There are several stages in this code, which I’ve numbered like this ———1

The first stage is that if I’m going to overlay a picture showing dots where there was a change, then I need to create an image, so that what the first part of the code does. (The variable Picture is a parameter you can turn on and off).

The next stage is to loop through the new image in the same way we did for the initial background image, comparing the luminosity with the stored background figure. If it exceeds the threshold, we increase our count, and also add to our weighted totals that will be used to calculate average x,y. I am weighting the x,y position by the size of the change, so the big changes have more effect on the overall average.

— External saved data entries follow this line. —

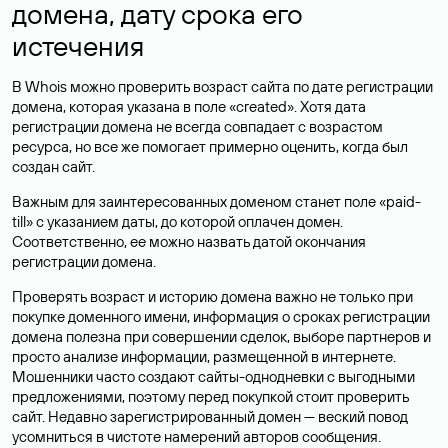
домена, дату срока его
истечения
В Whois можно проверить возраст сайта по дате регистрации
домена, которая указана в поле «created». Хотя дата
регистрации домена не всегда совпадает с возрастом
ресурса, но все же помогает примерно оценить, когда был
создан сайт.
Важным для заинтересованных доменом станет поле «paid-
till» с указанием даты, до которой оплачен домен.
Соответственно, ее можно назвать датой окончания
регистрации домена.
Проверять возраст и историю домена важно не только при
покупке доменного имени, информация о сроках регистрации
домена полезна при совершении сделок, выборе партнеров и
просто анализе информации, размещенной в интернете.
Мошенники часто создают сайты-однодневки с выгодными
предложениями, поэтому перед покупкой стоит проверить
сайт. Недавно зарегистрированный домен — веский повод
усомниться в чистоте намерений авторов сообщения.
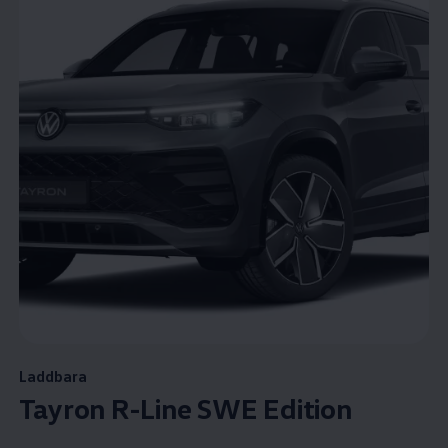
Laddbara
Tayron R-Line SWE Edition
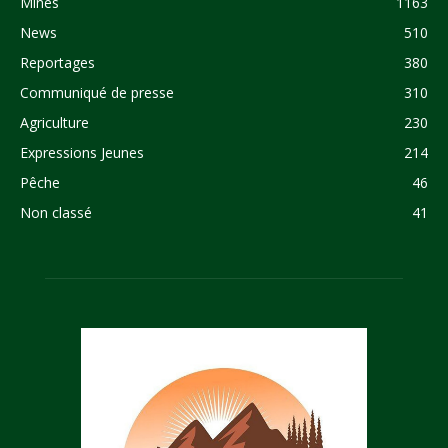
Mines
1163
News
510
Reportages
380
Communiqué de presse
310
Agriculture
230
Expressions Jeunes
214
Pêche
46
Non classé
41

The third stage, once we’ve gone through all the pixels, is to update the background image by mixing it with the new image, as described earlier.

Finally, I set an alert level, which is just a crude burglar alarm. It just says “hey, something’s happening here”, but we want a bit more than that.

Unfortunately, this is where it gets really hard.

Because if we want to use this to detect specific things like hand movements, we have some way to go, because

• it’s slow – the frame rate is down below 20, which makes it tough to include a game
• we need to pick up the direction of movement
• hand movements can be very noisy, not least because there is an arm attached

.
I’ve linked to code here which tries to pick up the direction of a swipe by calculating the centre of the moving pixels and seeing how they change from one redraw to the next. The program shows the moving pixels as yellow dots.

But this only works well if the only moving pixels are around your hand, and often, other things will be moving as well, and that distorts the average centre of the movement. Also, if your hand wanders off the edge of the screen and there are just a couple of moving pixels on the other side of the screen, they will become the new average suddenly, and your centre jumps all the way over.

I tried another approach of “training” the program to recognise a hand by getting the user to take a picture of their hand, so the program can try to choose moving pixels that belong to a hand rather than anything else. But this is really difficult, and will take more work.

So I’m sorry I can’t give you a nice solution, but life is often like that.

From → animation, Games

Thanks for this project, it’s really helpful. I had written an app to manage my Foscam Home cameras and adding it motion detection within app might be fun.

• That’s good. I’m sorry the code isn’t cleaner but I was still trying to find a good solution, and you know how it is, you try this and you try that, and your code suffers.

Basic motion detection is relatively easy, but tracking something like hand movement is way more difficult.